The genetic polymorphisms of the rs1799782 locus of the XRCC1 gene and the rs1801157 locus of the SDF-1ɑ gene showed that patients with each genotype had fewer lymph node metastases and distant metastases; the clinical stages were mostly stage I and II; and the pathohistological type was mostly clear-cell renal cell carcinoma. Although the rs1799782 locus of the XRCC1 gene was detected, the rs1801157 locus of the SDF-1ɑ gene and genotype were not correlated with tumor location or stage. Although the rs1799782 locus of the XRCC1 gene, the rs1801157 locus of the SDF-1ɑ gene allele and the genotype were not significantly correlated with tumor location or stage, the difference in rs1799782 of the XRCC1 gene among the different pathohistological types may be key factors in the onset and pathological development of renal cell carcinoma.

Multifactor dimensionality reduction (MDR) is a nonparametric, higher-order interaction analysis method developed in recent years without the need for a genetic model, while the extension method generalized multifactor dimensionality reduction (GMDR), based on the basic principles of MDR, makes it possible not only to analyze continuous variables but also to include covariates, thus controlling the interference caused by covariates and improving the accuracy of prediction32. The GMDR model enables not only the analysis of continuous variables but also the incorporation of covariates, thus controlling the interference caused by covariates and improving the accuracy of prediction13. In this study, the GMDR method was used to analyze the interaction between genes and the environment. The results showed that the rs1799782 locus of the XRCC1 gene in RCC interacted with smoking, alcohol consumption, pesticide exposure, hair dyeing, and urine holding.

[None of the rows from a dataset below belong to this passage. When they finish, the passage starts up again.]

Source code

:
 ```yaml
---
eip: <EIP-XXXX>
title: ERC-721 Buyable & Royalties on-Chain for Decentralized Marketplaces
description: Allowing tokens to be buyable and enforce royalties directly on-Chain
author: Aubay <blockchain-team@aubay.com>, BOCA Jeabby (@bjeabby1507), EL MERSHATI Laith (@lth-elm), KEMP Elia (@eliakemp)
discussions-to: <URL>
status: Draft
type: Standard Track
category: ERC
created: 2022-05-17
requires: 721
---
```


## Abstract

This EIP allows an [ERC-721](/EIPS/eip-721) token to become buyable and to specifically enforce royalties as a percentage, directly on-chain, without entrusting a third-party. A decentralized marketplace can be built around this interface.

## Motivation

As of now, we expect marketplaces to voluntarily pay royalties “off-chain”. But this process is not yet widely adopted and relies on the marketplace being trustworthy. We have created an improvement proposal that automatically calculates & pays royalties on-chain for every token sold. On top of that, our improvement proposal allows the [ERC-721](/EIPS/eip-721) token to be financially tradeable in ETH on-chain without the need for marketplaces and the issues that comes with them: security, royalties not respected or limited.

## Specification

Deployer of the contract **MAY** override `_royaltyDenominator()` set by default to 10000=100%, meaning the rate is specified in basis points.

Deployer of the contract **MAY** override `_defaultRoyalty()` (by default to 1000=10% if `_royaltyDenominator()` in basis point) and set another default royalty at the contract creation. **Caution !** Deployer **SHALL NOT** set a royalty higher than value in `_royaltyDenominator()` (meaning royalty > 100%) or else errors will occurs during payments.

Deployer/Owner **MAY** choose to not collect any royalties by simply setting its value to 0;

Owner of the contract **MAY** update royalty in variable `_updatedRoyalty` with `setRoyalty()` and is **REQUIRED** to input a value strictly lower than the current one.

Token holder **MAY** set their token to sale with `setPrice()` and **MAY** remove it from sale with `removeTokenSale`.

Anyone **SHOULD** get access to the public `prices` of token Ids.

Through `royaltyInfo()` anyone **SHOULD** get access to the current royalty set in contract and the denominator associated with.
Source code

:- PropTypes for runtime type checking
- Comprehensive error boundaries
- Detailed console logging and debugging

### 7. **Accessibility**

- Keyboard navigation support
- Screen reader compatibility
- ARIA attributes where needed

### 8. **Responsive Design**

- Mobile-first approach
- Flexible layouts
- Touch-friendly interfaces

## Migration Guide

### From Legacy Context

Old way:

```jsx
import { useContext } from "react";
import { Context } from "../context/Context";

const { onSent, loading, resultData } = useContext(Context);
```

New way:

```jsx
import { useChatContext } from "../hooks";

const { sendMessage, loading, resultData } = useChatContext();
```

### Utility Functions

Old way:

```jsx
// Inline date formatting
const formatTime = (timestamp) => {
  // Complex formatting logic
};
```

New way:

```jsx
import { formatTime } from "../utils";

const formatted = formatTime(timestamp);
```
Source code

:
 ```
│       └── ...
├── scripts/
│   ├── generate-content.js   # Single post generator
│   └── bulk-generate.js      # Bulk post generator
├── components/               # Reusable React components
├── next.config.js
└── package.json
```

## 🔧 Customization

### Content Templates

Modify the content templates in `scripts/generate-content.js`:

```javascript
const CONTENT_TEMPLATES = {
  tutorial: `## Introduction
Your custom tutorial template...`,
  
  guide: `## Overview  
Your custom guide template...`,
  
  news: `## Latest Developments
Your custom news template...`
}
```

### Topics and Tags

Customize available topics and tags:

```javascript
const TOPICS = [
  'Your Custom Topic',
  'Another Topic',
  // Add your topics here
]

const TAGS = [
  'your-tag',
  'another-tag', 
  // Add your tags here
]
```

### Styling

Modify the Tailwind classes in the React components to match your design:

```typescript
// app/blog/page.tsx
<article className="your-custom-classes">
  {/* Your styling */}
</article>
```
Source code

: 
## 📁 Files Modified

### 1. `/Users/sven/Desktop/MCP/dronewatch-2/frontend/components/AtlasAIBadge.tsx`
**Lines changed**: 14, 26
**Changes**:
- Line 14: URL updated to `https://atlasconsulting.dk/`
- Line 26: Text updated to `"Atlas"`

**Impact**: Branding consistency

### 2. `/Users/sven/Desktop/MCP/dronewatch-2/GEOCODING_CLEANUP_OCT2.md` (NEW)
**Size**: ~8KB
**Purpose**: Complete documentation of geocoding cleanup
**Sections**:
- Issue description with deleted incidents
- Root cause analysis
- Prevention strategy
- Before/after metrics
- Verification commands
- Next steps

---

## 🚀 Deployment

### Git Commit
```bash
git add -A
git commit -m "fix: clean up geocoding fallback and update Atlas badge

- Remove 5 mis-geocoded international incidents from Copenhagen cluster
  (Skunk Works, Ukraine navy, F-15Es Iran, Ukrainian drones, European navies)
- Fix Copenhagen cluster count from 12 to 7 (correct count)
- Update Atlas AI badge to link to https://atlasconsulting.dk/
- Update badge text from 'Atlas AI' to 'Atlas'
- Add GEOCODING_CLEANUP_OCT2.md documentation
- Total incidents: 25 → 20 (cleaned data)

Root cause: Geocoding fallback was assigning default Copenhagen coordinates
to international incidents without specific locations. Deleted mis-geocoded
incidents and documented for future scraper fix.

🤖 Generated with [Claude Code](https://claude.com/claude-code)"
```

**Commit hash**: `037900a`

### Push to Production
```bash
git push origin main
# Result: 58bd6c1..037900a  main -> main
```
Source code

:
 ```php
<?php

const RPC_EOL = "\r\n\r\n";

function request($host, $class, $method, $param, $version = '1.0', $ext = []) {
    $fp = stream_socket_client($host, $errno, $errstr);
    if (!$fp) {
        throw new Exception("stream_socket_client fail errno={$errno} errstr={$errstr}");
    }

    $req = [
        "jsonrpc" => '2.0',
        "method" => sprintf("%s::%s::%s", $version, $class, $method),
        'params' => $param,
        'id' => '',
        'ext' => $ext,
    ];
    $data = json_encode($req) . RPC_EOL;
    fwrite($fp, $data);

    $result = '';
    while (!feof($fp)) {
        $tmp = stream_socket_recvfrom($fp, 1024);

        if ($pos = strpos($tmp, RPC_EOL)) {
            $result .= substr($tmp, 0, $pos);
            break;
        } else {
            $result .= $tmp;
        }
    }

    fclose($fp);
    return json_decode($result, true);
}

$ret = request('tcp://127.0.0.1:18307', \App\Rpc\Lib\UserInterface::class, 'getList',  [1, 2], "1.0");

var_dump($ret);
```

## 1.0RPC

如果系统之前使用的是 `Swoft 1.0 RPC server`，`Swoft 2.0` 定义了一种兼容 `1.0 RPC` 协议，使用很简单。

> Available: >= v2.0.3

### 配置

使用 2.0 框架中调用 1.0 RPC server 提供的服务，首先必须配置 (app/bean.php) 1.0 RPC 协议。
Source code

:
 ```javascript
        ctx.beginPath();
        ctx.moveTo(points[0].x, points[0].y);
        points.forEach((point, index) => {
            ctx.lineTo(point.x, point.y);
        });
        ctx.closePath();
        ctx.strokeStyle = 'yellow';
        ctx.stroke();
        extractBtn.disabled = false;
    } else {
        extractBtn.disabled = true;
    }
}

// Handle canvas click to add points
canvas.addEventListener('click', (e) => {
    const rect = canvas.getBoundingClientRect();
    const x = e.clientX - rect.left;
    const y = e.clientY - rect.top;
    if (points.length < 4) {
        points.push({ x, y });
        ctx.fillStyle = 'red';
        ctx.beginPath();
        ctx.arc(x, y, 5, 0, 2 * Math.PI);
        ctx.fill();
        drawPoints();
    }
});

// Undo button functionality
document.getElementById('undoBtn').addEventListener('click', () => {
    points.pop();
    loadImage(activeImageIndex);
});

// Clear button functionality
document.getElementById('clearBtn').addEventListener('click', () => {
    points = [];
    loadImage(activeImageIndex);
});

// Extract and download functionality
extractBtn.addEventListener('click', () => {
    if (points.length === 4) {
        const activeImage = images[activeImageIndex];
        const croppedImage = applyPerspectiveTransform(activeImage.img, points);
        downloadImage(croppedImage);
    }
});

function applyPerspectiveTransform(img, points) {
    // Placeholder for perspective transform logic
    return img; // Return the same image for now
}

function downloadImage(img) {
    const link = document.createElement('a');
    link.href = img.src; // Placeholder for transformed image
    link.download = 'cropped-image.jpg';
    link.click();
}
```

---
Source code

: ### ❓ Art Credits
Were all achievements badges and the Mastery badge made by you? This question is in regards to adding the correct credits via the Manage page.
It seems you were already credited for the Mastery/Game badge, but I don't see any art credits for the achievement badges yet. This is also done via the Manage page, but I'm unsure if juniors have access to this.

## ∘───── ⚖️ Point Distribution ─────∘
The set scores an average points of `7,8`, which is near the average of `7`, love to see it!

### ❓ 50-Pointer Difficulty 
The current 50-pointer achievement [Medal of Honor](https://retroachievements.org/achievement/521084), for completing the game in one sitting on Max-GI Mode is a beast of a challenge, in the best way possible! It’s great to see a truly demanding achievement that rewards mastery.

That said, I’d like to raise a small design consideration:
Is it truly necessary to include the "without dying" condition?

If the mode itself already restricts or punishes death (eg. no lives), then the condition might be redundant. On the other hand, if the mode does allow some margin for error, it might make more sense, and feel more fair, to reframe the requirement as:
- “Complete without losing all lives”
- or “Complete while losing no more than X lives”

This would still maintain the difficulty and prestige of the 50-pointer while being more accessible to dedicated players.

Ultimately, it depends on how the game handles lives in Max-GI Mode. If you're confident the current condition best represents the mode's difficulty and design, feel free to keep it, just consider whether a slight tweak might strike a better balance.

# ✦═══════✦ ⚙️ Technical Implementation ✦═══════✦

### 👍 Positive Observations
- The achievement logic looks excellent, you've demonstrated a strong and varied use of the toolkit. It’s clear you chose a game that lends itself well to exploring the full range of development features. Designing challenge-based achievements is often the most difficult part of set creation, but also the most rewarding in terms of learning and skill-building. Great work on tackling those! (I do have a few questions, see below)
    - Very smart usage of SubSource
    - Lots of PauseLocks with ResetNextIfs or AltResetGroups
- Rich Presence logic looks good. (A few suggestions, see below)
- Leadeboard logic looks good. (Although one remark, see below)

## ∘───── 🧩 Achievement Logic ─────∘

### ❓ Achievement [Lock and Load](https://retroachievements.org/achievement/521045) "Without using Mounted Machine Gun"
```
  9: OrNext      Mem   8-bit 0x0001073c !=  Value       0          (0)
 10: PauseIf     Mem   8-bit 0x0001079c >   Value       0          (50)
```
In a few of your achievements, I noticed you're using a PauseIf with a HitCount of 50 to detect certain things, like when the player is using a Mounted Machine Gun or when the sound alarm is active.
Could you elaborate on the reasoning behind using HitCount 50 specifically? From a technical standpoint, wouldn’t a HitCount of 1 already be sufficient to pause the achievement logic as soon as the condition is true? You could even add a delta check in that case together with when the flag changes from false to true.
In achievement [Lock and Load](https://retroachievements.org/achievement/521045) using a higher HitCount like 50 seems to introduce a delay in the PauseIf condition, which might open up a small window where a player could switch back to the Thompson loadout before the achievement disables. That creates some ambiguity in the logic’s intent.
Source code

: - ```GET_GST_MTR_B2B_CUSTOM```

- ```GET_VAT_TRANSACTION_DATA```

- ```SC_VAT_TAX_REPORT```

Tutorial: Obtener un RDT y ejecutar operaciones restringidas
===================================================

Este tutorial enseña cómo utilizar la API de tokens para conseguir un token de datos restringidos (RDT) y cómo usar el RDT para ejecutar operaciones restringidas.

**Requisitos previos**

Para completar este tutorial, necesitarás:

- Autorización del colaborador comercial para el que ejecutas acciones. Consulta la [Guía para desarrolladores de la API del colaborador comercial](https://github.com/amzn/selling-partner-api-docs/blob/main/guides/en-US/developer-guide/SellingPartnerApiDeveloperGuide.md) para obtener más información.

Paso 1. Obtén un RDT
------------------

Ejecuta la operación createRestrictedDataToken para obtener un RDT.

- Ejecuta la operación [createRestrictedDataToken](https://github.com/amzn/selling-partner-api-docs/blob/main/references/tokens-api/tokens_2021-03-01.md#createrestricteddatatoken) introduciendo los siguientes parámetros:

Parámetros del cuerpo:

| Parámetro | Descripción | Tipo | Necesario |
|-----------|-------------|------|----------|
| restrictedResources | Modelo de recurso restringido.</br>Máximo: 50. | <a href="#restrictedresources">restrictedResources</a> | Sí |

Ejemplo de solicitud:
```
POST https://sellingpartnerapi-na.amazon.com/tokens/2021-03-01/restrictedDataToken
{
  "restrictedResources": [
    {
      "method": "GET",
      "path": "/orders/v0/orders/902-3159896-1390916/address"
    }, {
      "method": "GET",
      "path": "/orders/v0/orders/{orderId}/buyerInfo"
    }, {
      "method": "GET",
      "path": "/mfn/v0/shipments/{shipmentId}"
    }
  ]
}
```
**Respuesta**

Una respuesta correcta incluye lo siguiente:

In summary, although this study has several limitations, such as a small sample size and admission rate bias due to the two-way selectivity between patients and hospitals, which results in cases and controls not being a random sample of the whole population, and the lack of basic validation experiments on the SDF-1ɑ and XRCC1 genes, this study confirmed the downregulation of SDF-1ɑ expression and upregulation of XRCC1 expression in kidney cancer tissues by bioinformatic methods and integrated information from the TCGA database. However, this study confirmed that SDF-1ɑ expression was downregulated and that XRCC1 expression was upregulated in renal cancer tissues by bioinformatics methods and integrated information from the TCGA database. High SDF-1ɑ expression may be a protective factor for overall survival in renal cancer patients, providing a basis for clinical experimental studies. In future studies, we hope to further expand the sample size of clinical studies and further conduct basic studies in vivo and in vitro to further corroborate the possible molecular mechanism of the SDF-1ɑ gene in the development of renal cancer.